---- Information

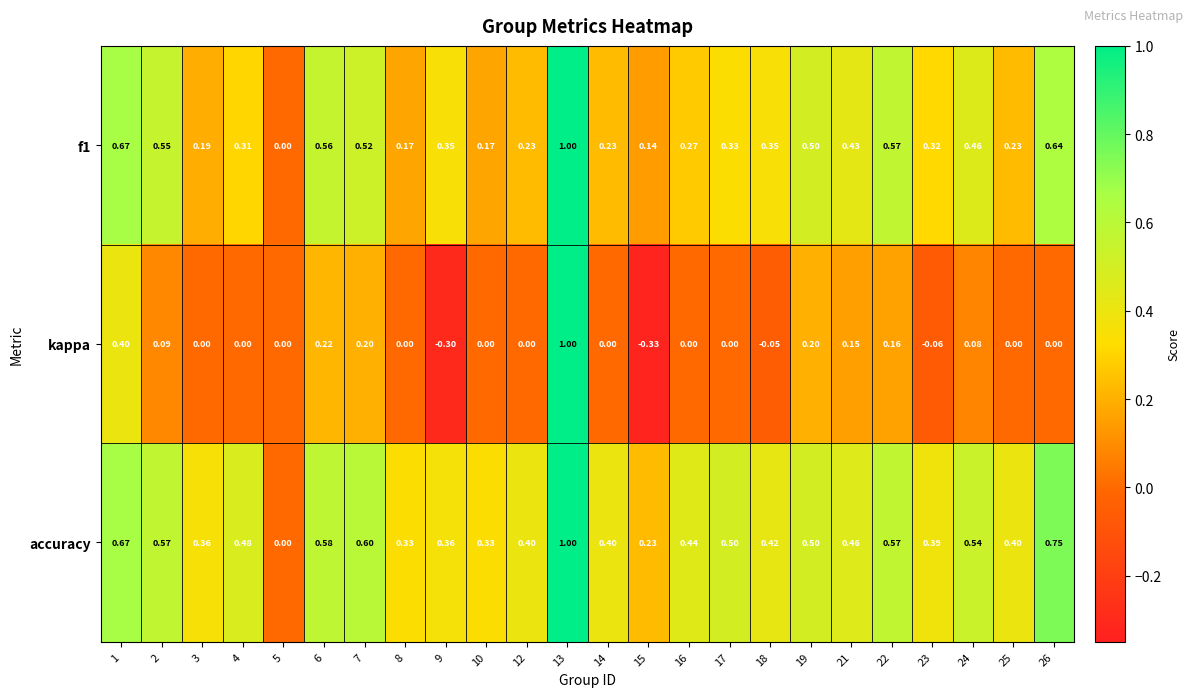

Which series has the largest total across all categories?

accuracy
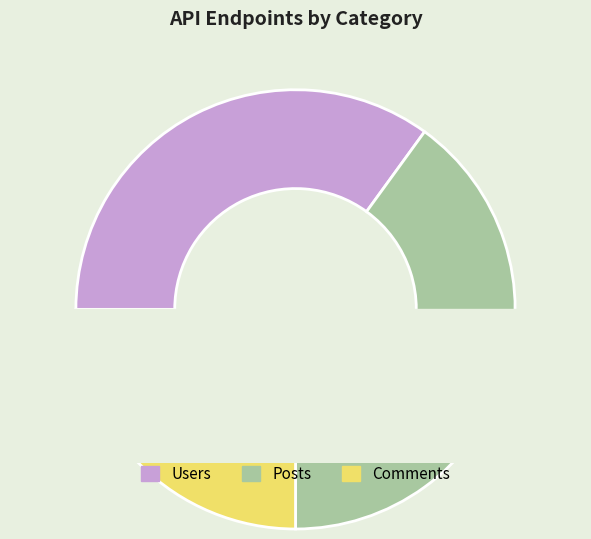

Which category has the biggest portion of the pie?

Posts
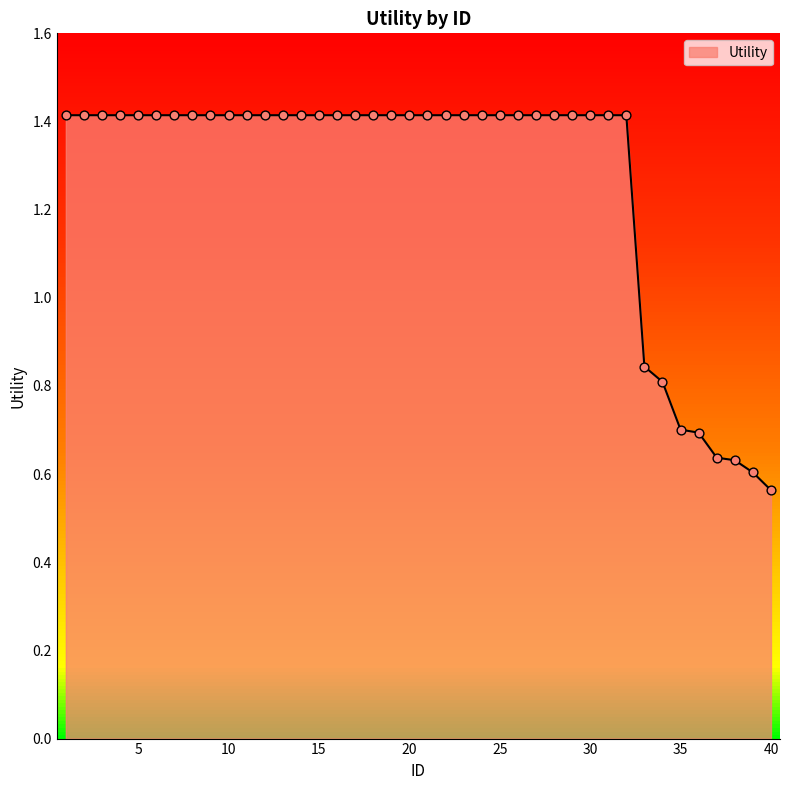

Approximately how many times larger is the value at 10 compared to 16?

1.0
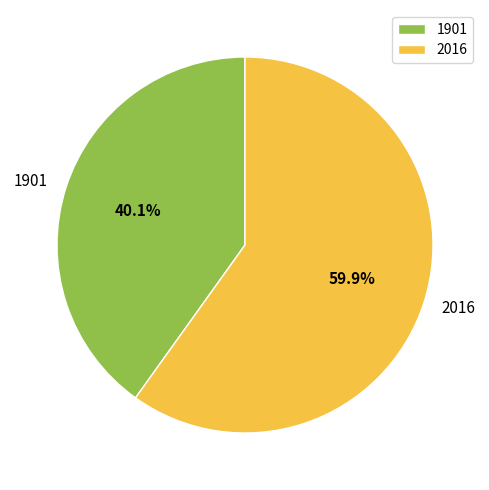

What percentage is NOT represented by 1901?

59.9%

--------
---- Information

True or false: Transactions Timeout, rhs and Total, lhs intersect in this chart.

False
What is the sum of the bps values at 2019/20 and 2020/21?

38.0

--------

▸ Problem details:
Return each line from the items above that contains the string "What". Matching is case-sensitive.

▸ Answer to this task:
What percentage is NOT represented by 1901?
What is the sum of the bps values at 2019/20 and 2020/21?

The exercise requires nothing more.